Image from Back Alley Bowling's website.
Image from Back Alley Bowling’s website.

SACRAMENTO – The Florin Japanese American Citizens League and the Sacramento Valley chapter of the Council on American-Islamic Relations on June 17 requested an apology for the allegedly bias-motivated treatment of a group of Muslims and Japanese Americans traveling to visit the site of a World War II internment camp.

Members of the group of Asian Americans and American Muslims were reportedly denied service by Back Alley Bowling in Bishop, Inyo County on the night of April 25. The group, which was in the area to attend the Manzanar Pilgrimage, was denied service despite the fact that the “open” sign was lit and several lanes remained open.

An employee reportedly claimed there were “technical issues” preventing the group from bowling. When asked if the group could come again the next day, the employee claimed that she did not know if or when the bowling alley would open again.

Those denied service at the bowling alley believe their mistreatment resulted from racial, ethnic and religious bias. On the advice of their attorney, representatives of the bowling alley recently backed out of a meeting scheduled at a neutral location to address the concerns of the pilgrimage group.

The attorney said in a letter to Andy Noguchi, chairperson of the Florin Manzanar Pilgrimage Committee, that the management was “innocent of any wrongdoing” but “sincerely regret any misperceptions.”

“We are very disappointed that Back Alley Bowl backed out June 9 of their agreement to meet with us,” Noguchi commented. “The patronizing and misleading letter is outrageous.”

“This incident was not a matter of a ‘technical issue,’ a misunderstanding or employee confusion,” said CAIR-SV Programs and Development Coordinator Maheen Ahmed. “It was a clear denial of services in public facilities.”

Ahmed said Yelp reviews of the bowling alley reveal a pattern of complaints about discrimination against people of color.

One person wrote on Yelp: “This is the first time I experienced such blatant racism in years.”

In a statement, Florin JACL said: “The Florin JACL would like an apology from Back Alley Bowling for denying us service, a public commitment by the bowling alley to anti-discrimination policies, and a public welcome of diverse people.

“We patiently waited for Back Alley Bowling to acknowledge these requests only to have them claim it was all a ‘misunderstanding’ and they ‘sincerely regret any misperceptions.’

“After our investigation of first-hand accounts and a trail of negative reviews claiming discrimination, it is fair to say that the Florin JACL, alongside our supporters, now have an even clearer understanding about how Back Alley Bowling operates and that is the reason we still seek justice.

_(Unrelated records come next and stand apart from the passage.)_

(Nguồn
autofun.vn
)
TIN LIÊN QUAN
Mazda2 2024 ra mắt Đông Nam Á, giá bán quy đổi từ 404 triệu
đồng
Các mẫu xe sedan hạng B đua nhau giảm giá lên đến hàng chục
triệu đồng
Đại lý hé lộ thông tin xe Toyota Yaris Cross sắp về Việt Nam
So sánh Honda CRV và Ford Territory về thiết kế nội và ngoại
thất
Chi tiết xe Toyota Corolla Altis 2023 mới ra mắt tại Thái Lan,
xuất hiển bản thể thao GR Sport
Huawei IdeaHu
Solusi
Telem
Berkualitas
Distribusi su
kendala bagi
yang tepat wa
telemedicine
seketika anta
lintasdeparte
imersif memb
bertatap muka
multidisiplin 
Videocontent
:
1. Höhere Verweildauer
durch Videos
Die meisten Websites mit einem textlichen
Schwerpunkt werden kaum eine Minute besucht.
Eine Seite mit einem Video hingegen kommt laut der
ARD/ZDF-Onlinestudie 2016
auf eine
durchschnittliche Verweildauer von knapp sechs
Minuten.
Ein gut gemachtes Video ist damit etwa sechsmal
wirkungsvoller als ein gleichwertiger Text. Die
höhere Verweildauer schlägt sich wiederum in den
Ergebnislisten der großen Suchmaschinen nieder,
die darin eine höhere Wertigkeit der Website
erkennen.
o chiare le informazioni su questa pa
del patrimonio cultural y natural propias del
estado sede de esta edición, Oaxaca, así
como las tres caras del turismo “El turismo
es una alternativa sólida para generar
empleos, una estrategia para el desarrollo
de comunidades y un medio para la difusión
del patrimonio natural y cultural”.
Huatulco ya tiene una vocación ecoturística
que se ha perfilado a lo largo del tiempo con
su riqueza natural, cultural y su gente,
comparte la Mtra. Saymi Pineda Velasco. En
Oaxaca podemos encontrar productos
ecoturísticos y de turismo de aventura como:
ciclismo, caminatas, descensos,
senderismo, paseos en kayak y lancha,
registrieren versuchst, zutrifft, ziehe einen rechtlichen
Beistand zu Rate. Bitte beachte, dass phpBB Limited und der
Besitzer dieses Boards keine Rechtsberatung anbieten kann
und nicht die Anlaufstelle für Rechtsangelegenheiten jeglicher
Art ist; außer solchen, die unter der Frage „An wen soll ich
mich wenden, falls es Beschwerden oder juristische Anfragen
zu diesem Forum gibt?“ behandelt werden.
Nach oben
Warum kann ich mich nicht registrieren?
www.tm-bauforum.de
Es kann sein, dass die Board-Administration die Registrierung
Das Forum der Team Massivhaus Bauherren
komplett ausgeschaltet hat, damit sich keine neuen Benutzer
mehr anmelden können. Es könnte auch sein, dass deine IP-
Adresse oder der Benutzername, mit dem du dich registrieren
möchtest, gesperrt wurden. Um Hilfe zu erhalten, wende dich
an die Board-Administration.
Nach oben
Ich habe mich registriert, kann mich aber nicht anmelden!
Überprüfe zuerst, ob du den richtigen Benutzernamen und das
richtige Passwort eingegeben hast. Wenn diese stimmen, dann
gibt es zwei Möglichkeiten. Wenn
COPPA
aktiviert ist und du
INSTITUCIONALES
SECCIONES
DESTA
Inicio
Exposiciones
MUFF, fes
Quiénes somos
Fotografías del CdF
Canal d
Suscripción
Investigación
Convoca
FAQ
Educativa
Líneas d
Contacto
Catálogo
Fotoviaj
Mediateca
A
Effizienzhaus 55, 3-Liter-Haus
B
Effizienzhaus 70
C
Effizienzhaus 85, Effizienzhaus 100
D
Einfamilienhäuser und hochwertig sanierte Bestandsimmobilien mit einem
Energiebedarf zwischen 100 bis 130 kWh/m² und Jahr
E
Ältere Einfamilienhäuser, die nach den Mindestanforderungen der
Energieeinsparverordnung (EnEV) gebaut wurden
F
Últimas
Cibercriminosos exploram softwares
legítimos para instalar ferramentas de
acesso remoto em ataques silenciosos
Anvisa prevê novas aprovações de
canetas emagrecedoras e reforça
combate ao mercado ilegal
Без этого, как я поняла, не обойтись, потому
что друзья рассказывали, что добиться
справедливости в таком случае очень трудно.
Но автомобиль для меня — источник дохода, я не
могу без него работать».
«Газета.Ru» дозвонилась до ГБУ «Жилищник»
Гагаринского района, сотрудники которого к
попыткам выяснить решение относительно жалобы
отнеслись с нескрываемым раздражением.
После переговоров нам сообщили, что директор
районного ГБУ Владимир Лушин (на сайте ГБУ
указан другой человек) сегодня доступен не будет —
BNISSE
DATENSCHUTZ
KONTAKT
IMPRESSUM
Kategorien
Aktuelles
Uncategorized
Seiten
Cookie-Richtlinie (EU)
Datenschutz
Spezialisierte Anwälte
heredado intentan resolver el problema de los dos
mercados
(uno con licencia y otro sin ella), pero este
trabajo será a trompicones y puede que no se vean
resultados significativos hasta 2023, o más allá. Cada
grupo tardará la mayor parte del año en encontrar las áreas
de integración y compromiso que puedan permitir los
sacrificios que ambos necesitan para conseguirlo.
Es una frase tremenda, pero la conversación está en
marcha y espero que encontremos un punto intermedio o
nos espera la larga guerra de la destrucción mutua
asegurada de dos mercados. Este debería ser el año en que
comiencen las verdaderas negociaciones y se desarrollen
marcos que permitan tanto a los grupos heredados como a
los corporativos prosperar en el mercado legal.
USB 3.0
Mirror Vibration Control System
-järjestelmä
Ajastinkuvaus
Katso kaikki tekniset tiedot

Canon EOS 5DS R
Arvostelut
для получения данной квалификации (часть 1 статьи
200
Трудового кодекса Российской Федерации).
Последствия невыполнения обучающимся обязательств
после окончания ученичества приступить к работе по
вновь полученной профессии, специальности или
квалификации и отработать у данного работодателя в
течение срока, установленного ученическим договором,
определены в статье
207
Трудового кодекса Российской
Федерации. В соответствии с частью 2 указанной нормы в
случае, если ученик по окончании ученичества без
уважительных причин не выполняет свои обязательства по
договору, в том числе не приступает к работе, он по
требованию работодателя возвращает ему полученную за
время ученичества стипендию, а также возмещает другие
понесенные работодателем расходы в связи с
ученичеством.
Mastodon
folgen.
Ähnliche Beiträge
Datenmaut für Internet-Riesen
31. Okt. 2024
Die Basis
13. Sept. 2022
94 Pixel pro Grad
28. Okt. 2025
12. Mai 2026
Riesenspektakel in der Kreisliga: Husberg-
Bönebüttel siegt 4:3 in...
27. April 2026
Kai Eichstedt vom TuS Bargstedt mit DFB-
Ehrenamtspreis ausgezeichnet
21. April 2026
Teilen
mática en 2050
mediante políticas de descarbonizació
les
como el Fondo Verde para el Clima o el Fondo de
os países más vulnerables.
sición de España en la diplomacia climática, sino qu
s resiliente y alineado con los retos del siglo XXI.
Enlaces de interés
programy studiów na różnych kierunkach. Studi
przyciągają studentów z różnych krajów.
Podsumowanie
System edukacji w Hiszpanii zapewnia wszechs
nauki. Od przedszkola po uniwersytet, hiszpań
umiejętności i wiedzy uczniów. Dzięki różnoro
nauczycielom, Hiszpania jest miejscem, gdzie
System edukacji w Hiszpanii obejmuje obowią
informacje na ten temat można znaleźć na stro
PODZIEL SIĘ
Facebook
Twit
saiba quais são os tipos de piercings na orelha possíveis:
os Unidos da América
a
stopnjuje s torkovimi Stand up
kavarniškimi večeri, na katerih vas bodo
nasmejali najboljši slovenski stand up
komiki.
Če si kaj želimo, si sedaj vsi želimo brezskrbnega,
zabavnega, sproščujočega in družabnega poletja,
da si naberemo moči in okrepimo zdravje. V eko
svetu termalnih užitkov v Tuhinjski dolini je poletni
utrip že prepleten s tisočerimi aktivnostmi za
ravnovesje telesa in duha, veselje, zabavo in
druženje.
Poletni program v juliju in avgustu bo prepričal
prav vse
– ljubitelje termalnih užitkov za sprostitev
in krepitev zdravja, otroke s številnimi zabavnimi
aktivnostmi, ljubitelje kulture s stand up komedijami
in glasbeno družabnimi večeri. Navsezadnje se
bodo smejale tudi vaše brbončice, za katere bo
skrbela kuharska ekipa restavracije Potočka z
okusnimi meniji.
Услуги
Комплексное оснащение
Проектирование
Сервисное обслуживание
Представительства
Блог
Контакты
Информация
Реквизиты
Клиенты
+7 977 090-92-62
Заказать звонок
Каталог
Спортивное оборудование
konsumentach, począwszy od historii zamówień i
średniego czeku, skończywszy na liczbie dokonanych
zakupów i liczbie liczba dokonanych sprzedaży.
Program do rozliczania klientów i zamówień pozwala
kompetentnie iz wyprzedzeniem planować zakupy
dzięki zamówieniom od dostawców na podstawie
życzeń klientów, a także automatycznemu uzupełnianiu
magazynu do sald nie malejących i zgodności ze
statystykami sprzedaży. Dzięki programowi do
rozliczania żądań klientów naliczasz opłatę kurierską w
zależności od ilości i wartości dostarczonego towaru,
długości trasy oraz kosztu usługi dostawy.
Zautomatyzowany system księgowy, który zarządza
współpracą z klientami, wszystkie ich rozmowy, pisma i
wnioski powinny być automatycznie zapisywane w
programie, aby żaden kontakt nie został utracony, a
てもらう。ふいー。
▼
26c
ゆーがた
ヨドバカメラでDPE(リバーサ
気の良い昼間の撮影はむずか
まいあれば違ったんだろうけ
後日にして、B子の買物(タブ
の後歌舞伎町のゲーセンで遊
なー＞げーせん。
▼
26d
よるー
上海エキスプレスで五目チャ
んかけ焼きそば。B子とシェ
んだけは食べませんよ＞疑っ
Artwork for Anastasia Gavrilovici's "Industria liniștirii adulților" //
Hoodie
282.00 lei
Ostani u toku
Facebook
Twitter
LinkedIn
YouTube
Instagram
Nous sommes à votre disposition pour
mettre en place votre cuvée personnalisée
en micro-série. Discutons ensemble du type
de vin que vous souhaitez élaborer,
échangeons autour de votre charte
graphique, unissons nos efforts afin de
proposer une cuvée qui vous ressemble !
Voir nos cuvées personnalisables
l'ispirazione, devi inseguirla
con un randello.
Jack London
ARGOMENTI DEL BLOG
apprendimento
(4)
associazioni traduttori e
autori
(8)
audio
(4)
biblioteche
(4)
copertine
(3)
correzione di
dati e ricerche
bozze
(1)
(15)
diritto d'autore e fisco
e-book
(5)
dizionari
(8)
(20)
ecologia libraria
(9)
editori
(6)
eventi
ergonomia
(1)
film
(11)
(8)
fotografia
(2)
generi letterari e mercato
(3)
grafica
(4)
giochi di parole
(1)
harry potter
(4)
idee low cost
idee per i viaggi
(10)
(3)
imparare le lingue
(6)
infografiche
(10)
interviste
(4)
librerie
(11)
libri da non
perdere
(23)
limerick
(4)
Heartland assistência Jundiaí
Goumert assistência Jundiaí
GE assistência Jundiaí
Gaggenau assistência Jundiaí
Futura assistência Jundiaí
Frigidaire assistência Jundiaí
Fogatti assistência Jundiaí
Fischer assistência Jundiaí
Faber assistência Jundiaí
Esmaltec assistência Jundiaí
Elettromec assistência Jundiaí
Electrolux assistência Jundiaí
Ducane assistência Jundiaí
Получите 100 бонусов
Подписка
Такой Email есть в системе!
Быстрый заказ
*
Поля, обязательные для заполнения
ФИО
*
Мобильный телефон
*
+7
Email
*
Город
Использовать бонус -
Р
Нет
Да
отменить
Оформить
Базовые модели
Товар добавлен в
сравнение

There are no misperceptions.

“Our diverse group of young people made every effort, starting with the night of the incident, to respectfully lay out our concerns and negotiate resolutions with the bowling alley. We simply ask that Back Alley Bowl act with the same respect that our young people have and give us the apology and accountability that we deserve.”

The Florin Manzanar Pilgrimage is a 10-year project of Florin JACL and CAIR-SV. Japanese Americans, American Muslims and others travel together to the Manzanar internment camp site to break down the ignorance, fears and suspicions that continue after the 9/11 terror attacks.

CAIR is America’s largest Muslim civil liberties and advocacy organization. Its mission is to enhance the understanding of Islam, encourage dialogue, protect civil liberties, empower American Muslims, and build coalitions that promote justice and mutual understanding.